* **ESERCIZIO A**: Elenca tutte le caratteristiche per cui, secondo il brano su Cristiano Ronaldo, il calciatore si distingue come attaccante.
* **ESERCIZIO B**: Trascrivi senza modifiche il brano su Cristiano Ronaldo, da "Il suo palmarès" fino a "League nel 2019." compreso.

=== BRANO DI RIFERIMENTO ===

Cristiano Ronaldo è uno dei calciatori più iconici e vincenti della storia del calcio, simbolo di atletismo, talento e mentalità competitiva. Attaccante completo, capace di giocare come esterno offensivo o centravanti, si distingue per la straordinaria elevazione, la potenza fisica, la velocità e la precisione nelle conclusioni con entrambi i piedi. Il suo colpo di testa è considerato tra i migliori di sempre, così come la capacità di essere decisivo nei momenti chiave grazie a freddezza e determinazione fuori dal comune.
Il suo palmarès è tra i più ricchi di sempre: ha vinto numerosi campionati nazionali in Inghilterra, Spagna e Italia, diverse Champions League con il Real Madrid e il Manchester United, oltre a coppe nazionali e supercoppe. A livello individuale ha conquistato cinque Palloni d’Oro, stabilendo record di gol in Champions League e nelle competizioni internazionali. Con la nazionale portoghese ha vinto l’Europeo nel 2016 e la Nations League nel 2019.
Tra le curiosità, Ronaldo è noto per la maniacale cura del corpo e della preparazione atletica, che gli ha permesso di restare competitivo per oltre vent’anni. È inoltre il miglior marcatore della storia del calcio professionistico.

=== DATI FORNITI ===

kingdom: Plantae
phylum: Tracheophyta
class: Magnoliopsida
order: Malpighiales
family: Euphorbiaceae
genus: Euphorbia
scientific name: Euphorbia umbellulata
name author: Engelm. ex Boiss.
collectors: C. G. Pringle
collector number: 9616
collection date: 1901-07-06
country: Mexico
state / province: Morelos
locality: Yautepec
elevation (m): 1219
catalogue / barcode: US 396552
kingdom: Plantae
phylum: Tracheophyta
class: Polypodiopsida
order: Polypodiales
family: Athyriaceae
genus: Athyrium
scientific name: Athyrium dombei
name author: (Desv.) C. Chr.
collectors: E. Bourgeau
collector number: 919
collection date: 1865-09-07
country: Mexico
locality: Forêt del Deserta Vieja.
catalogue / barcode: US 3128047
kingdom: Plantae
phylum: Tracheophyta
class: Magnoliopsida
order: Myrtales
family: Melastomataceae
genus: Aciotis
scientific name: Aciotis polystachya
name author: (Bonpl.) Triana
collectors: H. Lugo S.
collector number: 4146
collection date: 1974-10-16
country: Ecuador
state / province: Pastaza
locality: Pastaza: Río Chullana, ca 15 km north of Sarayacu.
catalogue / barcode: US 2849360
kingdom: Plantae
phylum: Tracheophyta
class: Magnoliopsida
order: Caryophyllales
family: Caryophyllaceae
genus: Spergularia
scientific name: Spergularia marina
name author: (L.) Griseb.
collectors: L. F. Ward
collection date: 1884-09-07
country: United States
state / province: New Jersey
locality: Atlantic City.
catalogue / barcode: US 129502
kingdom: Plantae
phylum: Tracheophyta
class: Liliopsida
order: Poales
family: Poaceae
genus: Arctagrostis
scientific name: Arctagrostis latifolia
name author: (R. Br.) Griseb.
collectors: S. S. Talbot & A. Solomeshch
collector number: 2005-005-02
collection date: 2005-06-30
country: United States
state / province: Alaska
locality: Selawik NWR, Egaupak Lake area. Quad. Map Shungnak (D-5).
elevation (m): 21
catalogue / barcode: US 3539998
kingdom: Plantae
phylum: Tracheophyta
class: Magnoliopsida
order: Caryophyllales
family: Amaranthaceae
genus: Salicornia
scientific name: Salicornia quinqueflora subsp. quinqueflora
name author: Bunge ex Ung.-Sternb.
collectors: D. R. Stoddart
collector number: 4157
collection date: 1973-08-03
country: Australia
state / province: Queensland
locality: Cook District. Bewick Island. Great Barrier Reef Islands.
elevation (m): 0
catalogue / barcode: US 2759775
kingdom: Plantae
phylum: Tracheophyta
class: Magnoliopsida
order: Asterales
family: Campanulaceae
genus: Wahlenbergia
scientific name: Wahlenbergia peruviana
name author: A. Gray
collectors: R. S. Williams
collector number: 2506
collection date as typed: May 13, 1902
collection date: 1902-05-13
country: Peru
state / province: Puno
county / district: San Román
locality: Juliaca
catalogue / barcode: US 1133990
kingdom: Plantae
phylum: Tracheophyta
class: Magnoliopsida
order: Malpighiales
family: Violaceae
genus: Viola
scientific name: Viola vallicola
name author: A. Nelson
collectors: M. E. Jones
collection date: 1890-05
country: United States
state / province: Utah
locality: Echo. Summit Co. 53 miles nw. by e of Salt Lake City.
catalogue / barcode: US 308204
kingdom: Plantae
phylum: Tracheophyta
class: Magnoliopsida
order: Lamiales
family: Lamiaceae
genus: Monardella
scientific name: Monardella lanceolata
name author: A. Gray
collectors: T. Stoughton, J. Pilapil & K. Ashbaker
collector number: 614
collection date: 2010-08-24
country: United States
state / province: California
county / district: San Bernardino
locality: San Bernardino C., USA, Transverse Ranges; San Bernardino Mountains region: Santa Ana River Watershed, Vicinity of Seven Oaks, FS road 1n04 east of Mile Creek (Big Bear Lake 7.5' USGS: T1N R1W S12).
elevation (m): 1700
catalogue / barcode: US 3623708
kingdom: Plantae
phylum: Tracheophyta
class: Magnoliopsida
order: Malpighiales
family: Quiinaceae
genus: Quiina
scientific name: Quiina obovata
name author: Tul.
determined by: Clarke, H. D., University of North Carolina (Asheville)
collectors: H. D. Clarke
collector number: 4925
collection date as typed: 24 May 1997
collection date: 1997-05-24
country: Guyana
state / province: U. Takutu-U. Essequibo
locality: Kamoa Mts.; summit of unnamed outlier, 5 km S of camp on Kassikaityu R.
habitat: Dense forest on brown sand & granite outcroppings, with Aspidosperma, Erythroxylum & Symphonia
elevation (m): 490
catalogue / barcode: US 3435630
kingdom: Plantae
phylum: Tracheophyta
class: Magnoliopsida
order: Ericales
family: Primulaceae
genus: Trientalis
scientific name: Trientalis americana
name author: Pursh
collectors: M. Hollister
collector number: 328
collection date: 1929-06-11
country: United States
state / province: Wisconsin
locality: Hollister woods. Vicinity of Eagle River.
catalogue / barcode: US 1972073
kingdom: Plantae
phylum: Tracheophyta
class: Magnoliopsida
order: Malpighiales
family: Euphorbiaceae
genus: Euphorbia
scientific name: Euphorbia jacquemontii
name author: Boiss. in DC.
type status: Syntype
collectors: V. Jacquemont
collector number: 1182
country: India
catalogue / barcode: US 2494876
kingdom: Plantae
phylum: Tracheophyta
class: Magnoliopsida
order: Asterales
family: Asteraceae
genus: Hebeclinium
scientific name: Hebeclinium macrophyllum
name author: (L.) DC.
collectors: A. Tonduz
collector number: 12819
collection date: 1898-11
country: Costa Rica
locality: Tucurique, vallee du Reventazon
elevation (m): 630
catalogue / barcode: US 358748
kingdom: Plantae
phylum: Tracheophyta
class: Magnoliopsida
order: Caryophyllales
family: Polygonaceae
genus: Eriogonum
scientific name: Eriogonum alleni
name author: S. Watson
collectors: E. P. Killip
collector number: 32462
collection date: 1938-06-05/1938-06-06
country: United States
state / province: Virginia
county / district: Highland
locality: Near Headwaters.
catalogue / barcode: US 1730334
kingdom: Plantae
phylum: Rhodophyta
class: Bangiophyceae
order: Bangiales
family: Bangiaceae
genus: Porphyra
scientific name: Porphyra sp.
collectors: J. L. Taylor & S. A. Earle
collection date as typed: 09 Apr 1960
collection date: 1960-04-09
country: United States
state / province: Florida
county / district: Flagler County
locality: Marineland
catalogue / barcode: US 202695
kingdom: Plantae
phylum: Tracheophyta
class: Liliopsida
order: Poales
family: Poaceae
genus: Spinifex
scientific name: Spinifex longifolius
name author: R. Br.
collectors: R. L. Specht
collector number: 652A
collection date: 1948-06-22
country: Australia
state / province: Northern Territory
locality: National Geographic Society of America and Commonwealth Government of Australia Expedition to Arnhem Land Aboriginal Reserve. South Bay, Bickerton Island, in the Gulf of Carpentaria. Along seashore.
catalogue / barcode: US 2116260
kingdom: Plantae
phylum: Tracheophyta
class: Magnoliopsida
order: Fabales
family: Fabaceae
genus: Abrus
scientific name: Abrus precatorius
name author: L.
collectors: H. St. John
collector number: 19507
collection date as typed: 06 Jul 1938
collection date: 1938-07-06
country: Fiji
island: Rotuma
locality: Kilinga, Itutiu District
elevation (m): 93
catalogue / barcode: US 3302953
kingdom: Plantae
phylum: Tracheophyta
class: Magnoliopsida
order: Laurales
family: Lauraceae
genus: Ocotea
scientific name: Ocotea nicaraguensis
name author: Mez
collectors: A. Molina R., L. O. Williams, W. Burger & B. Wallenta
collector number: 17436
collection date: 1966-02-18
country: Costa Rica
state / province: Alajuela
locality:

===

* **SOLUZIONE A**:
- la straordinaria elevazione
- la potenza fisica
- la velocità
- la precisione nelle conclusioni con entrambi i piedi

* **SOLUZIONE B**:
Il suo palmarès è tra i più ricchi di sempre: ha vinto numerosi campionati nazionali in Inghilterra, Spagna e Italia, diverse Champions League con il Real Madrid e il Manchester United, oltre a coppe nazionali e supercoppe. A livello individuale ha conquistato cinque Palloni d’Oro, stabilendo record di gol in Champions League e nelle competizioni internazionali. Con la nazionale portoghese ha vinto l’Europeo nel 2016 e la Nations League nel 2019.